Unfortunately, it’s nothing more than that. It’s well acted, sure. And it’s nicely shot. But it’s a straight forward, uncontroversial, chronologically told succession of events. White girl meet black lawyer student in London. Guy turns out to be the heir to a chiefdom. Girl accepts marriage proposal. Everyone is against it. Her family. His family. The South African government. The British government. And so the trouble starts…

A lot is covered and it’s covered well. The situation is explained in clear and short dialogues. No excessive explanation. But also not that simplified. It’s a well done film. For the masses. Who didn’t go see the movie though. A shame. Stories like this need an audience. But maybe more for a tv night on Fridays.


Hidden Figures – ***

Posted: April 5, 2017 in 2016, Civil Rights, Drama, USA, XXX

Hidden Figures is light-hearted, but memorable. It’s a movie for the largest audience possible. It’s a chick-flick with a masculine theme. It has three black women in the lead who anyone can relate to, regardless of the color of their skin. It’s a period drama, with references to today’s society. It’s a movie for young and old. For black and white. For men and women. It’s positive. It’s good. It’s a jackpot. It only has one flaw: Jim Parsons. Of all people they could cast as an annoying math scientist they chose Sheldon! But he only has a few lines. So you’ll survive. Watch it. Period.

This is a movie for those who love Jane Austin stories, but think they are too white. It’s set in the same period of time, but this time the female heroine is a mulatto heiress.

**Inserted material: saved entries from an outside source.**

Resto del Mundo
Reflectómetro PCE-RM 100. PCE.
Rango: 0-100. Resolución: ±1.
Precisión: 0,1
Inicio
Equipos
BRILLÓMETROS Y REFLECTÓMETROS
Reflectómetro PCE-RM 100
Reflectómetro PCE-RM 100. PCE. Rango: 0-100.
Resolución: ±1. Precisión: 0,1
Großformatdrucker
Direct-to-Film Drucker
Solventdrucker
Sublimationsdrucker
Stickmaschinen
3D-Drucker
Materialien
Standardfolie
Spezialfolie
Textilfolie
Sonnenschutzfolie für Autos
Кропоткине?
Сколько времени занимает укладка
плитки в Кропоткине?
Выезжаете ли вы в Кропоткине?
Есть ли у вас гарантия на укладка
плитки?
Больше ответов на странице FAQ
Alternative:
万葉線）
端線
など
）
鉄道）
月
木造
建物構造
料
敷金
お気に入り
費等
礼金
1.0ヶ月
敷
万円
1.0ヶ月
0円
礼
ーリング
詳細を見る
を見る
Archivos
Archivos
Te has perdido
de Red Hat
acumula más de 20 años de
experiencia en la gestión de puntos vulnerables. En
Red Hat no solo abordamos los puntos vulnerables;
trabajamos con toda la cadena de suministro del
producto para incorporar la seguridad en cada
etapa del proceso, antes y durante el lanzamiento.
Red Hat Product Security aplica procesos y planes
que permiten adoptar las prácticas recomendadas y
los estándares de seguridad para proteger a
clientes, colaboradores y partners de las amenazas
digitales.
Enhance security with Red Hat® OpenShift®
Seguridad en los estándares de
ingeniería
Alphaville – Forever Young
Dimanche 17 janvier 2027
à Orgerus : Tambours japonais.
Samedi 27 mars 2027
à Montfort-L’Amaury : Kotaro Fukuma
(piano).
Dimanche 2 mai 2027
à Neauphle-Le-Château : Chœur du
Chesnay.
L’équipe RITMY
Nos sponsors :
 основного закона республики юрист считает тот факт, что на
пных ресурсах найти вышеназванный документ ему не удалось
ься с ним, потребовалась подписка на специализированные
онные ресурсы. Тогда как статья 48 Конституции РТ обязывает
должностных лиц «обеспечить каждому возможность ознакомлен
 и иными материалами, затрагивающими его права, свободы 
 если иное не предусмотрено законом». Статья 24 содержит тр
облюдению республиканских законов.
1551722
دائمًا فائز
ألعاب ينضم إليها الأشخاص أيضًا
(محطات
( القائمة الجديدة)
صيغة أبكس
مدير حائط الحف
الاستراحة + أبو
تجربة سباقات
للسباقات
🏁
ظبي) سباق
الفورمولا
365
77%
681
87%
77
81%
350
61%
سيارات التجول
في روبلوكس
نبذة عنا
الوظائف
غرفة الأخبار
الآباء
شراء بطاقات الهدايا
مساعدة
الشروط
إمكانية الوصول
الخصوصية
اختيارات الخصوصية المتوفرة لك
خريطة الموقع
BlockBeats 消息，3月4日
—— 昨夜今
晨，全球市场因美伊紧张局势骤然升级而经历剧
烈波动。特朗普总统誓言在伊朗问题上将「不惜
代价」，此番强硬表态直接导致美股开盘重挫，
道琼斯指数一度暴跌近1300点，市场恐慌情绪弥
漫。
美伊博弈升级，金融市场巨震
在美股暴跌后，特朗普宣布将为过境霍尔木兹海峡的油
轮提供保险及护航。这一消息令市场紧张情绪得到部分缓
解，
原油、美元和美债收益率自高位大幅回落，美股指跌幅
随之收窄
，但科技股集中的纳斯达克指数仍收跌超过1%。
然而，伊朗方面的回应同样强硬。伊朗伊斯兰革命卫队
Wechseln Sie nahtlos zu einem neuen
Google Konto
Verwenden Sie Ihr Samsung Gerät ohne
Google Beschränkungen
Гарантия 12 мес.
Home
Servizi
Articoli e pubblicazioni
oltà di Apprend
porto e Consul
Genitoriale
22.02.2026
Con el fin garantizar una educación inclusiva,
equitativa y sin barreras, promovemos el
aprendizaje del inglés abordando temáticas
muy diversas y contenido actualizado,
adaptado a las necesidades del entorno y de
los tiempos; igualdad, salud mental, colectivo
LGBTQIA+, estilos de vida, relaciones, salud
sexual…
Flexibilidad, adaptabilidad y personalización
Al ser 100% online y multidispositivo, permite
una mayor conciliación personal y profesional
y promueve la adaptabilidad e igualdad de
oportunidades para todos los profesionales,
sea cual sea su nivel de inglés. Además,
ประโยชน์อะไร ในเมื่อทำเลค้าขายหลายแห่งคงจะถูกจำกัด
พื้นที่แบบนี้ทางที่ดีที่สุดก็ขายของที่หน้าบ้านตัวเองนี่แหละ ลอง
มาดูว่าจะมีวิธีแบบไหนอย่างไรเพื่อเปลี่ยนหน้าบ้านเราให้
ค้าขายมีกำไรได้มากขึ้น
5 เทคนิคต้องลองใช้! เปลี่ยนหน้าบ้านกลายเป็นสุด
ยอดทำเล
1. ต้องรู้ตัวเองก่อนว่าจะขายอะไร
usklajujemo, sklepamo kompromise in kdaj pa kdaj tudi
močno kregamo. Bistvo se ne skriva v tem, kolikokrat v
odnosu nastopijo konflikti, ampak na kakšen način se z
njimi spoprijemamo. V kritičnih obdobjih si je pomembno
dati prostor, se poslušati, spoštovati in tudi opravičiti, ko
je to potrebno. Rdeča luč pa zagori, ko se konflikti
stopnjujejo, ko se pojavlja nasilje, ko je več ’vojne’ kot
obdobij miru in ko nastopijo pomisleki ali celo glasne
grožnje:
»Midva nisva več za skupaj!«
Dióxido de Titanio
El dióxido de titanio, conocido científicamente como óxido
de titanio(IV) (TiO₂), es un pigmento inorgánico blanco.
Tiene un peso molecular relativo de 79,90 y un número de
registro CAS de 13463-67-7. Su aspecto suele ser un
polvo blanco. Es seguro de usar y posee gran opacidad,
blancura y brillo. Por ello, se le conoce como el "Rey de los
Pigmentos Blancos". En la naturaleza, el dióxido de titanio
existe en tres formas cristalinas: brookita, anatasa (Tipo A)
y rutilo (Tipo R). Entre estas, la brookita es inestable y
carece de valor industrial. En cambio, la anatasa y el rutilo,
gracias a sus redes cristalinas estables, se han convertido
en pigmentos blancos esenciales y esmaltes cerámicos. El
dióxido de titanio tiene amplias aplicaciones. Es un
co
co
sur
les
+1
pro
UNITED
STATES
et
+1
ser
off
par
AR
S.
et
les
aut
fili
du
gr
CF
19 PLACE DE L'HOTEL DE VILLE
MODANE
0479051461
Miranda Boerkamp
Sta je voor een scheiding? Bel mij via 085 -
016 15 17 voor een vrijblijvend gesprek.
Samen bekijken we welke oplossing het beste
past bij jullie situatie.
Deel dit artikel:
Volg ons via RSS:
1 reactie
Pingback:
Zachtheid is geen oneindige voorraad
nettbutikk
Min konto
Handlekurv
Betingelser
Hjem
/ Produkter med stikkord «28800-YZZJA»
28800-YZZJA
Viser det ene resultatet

The illegitimate daughter of a wealthy navy officer (and a slave from the West Indies) is raised by her uncle and aunt, who are already raising another niece. When her father dies she has a good fortune, but that doesn’t mean much, because as a mulatto she can’t really go higher up in society. Until a noble man fancies on marrying her, telling her that ‘unlike others’ he is ready to ignore the traits she received for her mother because ‘it is clear that the traits of her father luckily are more evident’.

In the mean time, the uncle is settling a case about a (slave ship) company that threw their human cargo overboard in order to get money back from their insurance. A young lawyer is trying to convince the uncle that he should speak against the company. Soon the mulatto heiress falls for him.


It’s a period piece. With a different take. But it tells the same story. It sucks being a woman at that time. Let alone a mulatto woman with money.

Somehow, British people love seeing movies and series about class distinction so they can continue using it.